尝试更新FE节点CA证书，使用 update-ca-trust（CentOS/RockyLinux），然后重启FE进程即可。

HDFS

访问 HDFS 3.x 时报错：java.lang.VerifyError: xxx

1.2.1 之前的版本中，Doris 依赖的 Hadoop 版本为 2.8。需更新至 2.10.2。或更新 Doris 至 1.2.2 之后的版本。
使用 Hedged Read 优化 HDFS 读取慢的问题。

在某些情况下，HDFS 的负载较高可能导致读取某个 HDFS 上的数据副本的时间较长，从而拖慢整体的查询效率。HDFS Client 提供了 Hedged Read 功能。该功能可以在一个读请求超过一定阈值未返回时，启动另一个读线程读取同一份数据，哪个先返回就是用哪个结果。

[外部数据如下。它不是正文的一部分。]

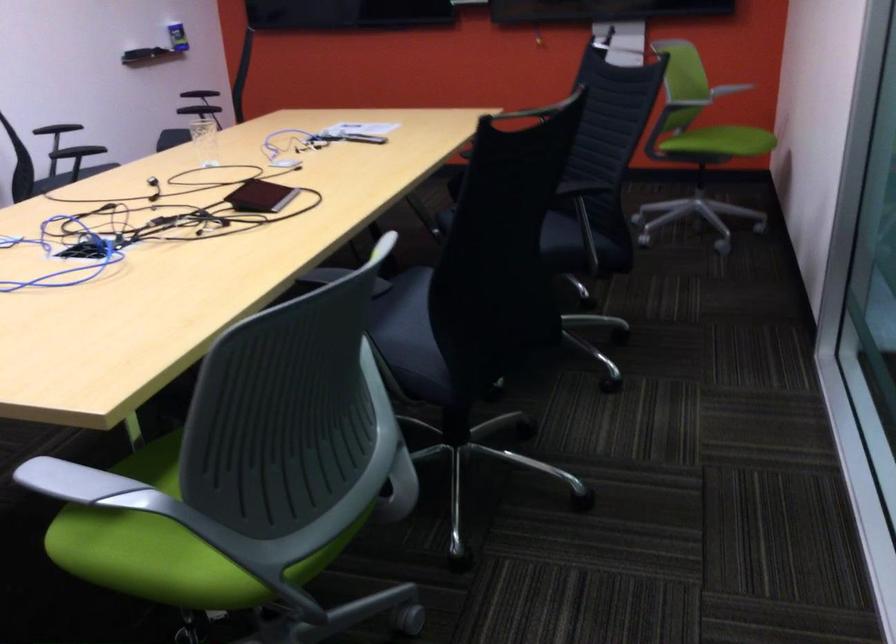
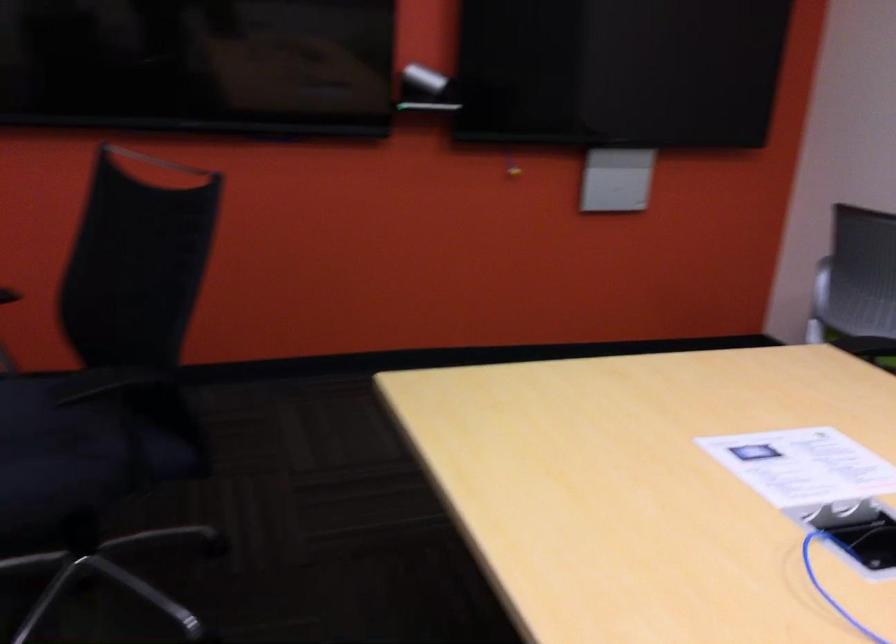
The point at (380,125) is marked in the first image. Where is the corresponding point in the second image?

(803, 466)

注意：该功能可能会增加 HDFS 集群的负载，请酌情使用。

可以通过以下两种方式开启这个功能：
- 在创建 Catalog 的参数中指定：
```
create catalog regression properties (
    'type'='hms',
    'hive.metastore.uris' = 'thrift://172.21.16.47:7004',
    'dfs.client.hedged.read.threadpool.size' = '128',
    'dfs.client.hedged.read.threshold.millis' = "500"
);
```
  dfs.client.hedged.read.threadpool.size 表示用于 Hedged Read 的线程数，这些线程由一个 HDFS Client 共享。通常情况下，针对一个 HDFS 集群，BE 节点会共享一个 HDFS Client。
  
  dfs.client.hedged.read.threshold.millis 是读取阈值，单位毫秒。当一个读请求超过这个阈值未返回时，会触发 Hedged Read。

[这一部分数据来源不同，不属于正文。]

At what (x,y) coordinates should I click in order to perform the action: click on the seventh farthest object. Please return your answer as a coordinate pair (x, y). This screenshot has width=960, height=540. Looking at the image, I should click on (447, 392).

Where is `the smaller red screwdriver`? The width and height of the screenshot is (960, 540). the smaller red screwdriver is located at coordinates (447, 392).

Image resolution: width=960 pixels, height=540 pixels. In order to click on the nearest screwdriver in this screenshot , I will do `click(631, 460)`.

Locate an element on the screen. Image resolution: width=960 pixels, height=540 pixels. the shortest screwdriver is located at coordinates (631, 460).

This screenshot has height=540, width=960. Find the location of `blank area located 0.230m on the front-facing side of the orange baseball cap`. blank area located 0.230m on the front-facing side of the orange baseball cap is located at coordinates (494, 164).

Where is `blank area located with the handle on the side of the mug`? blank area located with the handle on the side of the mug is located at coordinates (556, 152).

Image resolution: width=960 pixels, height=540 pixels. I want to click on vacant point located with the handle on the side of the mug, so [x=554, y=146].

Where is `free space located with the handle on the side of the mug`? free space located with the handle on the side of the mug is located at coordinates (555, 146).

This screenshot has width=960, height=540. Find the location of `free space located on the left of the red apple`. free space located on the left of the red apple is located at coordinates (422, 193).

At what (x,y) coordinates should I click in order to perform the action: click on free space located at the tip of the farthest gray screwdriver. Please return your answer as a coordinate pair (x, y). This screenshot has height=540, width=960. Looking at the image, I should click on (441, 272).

开启后，可以在 Query Profile 中看到相关参数：
`TotalHedgedRead`: 发起 Hedged Read 的次数。
`HedgedReadWins`：Hedged Read 成功的次数（发起并且比原请求更快返回的次数）
注意，这里的值是单个 HDFS Client 的累计值，而不是单个查询的数值。同一个 HDFS Client 会被多个查询复用。

DLF Catalog

使用DLF Catalog时，BE读在取JindoFS数据出现Invalid address，需要在/ets/hosts中添加日志中出现的域名到IP的映射。
读取数据无权限时，使用hadoop.username属性指定有权限的用户。
DLF Catalog中的元数据和DLF保持一致。当使用DLF管理元数据时，Hive新导入的分区，可能未被DLF同步，导致出现DLF和Hive元数据不一致的情况，对此，需要先保证Hive元数据被DLF完全同步。